* _Problem details_: Repeat every record below exactly, but leave out any pictures.

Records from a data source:
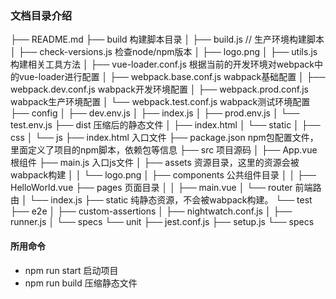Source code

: ### 文档目录介绍

├── README.md 
├── build                         构建脚本目录
│   ├── build.js //                 生产环境构建脚本
│   ├── check-versions.js           检查node/npm版本
│   ├── logo.png
│   ├── utils.js                    构建相关工具方法
│   ├── vue-loader.conf.js          根据当前的开发环境对webpack中的vue-loader进行配置
│   ├── webpack.base.conf.js        wabpack基础配置
│   ├── webpack.dev.conf.js         wabpack开发环境配置
│   ├── webpack.prod.conf.js        wabpack生产环境配置
│   └── webpack.test.conf.js        wabpack测试环境配置
├── config
│   ├── dev.env.js
│   ├── index.js
│   ├── prod.env.js
│   └── test.env.js
├── dist                           压缩后的静态文件
│   ├── index.html
│   └── static
│       ├── css
│       └── js
├── index.html                     入口文件
├── package.json                   npm包配置文件，里面定义了项目的npm脚本，依赖包等信息
├── src                            项目源码
│   ├── App.vue                      根组件
    ├── main.js                      入口js文件
│   ├── assets                       资源目录，这里的资源会被wabpack构建
│   │   └── logo.png
│   ├── components                   公共组件目录
│   │   ├── HelloWorld.vue
    ├── pages                      页面目录
│   │   ├── main.vue
│   └── router                       前端路由
│       └── index.js
├── static                         纯静态资源，不会被wabpack构建。
└── test
    ├── e2e
    │   ├── custom-assertions
    │   ├── nightwatch.conf.js
    │   ├── runner.js
    │   └── specs
    └── unit
        ├── jest.conf.js
        ├── setup.js
        └── specs

#### 所用命令
- npm run start 启动项目
- npm run build 压缩静态文件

* _Response to the exercise_:
Source code

: ### 文档目录介绍

├── README.md 
├── build                         构建脚本目录
│   ├── build.js //                 生产环境构建脚本
│   ├── check-versions.js           检查node/npm版本
│   ├── logo.png
│   ├── utils.js                    构建相关工具方法
│   ├── vue-loader.conf.js          根据当前的开发环境对webpack中的vue-loader进行配置
│   ├── webpack.base.conf.js        wabpack基础配置
│   ├── webpack.dev.conf.js         wabpack开发环境配置
│   ├── webpack.prod.conf.js        wabpack生产环境配置
│   └── webpack.test.conf.js        wabpack测试环境配置
├── config
│   ├── dev.env.js
│   ├── index.js
│   ├── prod.env.js
│   └── test.env.js
├── dist                           压缩后的静态文件
│   ├── index.html
│   └── static
│       ├── css
│       └── js
├── index.html                     入口文件
├── package.json                   npm包配置文件，里面定义了项目的npm脚本，依赖包等信息
├── src                            项目源码
│   ├── App.vue                      根组件
    ├── main.js                      入口js文件
│   ├── assets                       资源目录，这里的资源会被wabpack构建
│   │   └── logo.png
│   ├── components                   公共组件目录
│   │   ├── HelloWorld.vue
    ├── pages                      页面目录
│   │   ├── main.vue
│   └── router                       前端路由
│       └── index.js
├── static                         纯静态资源，不会被wabpack构建。
└── test
    ├── e2e
    │   ├── custom-assertions
    │   ├── nightwatch.conf.js
    │   ├── runner.js
    │   └── specs
    └── unit
        ├── jest.conf.js
        ├── setup.js
        └── specs

#### 所用命令
- npm run start 启动项目
- npm run build 压缩静态文件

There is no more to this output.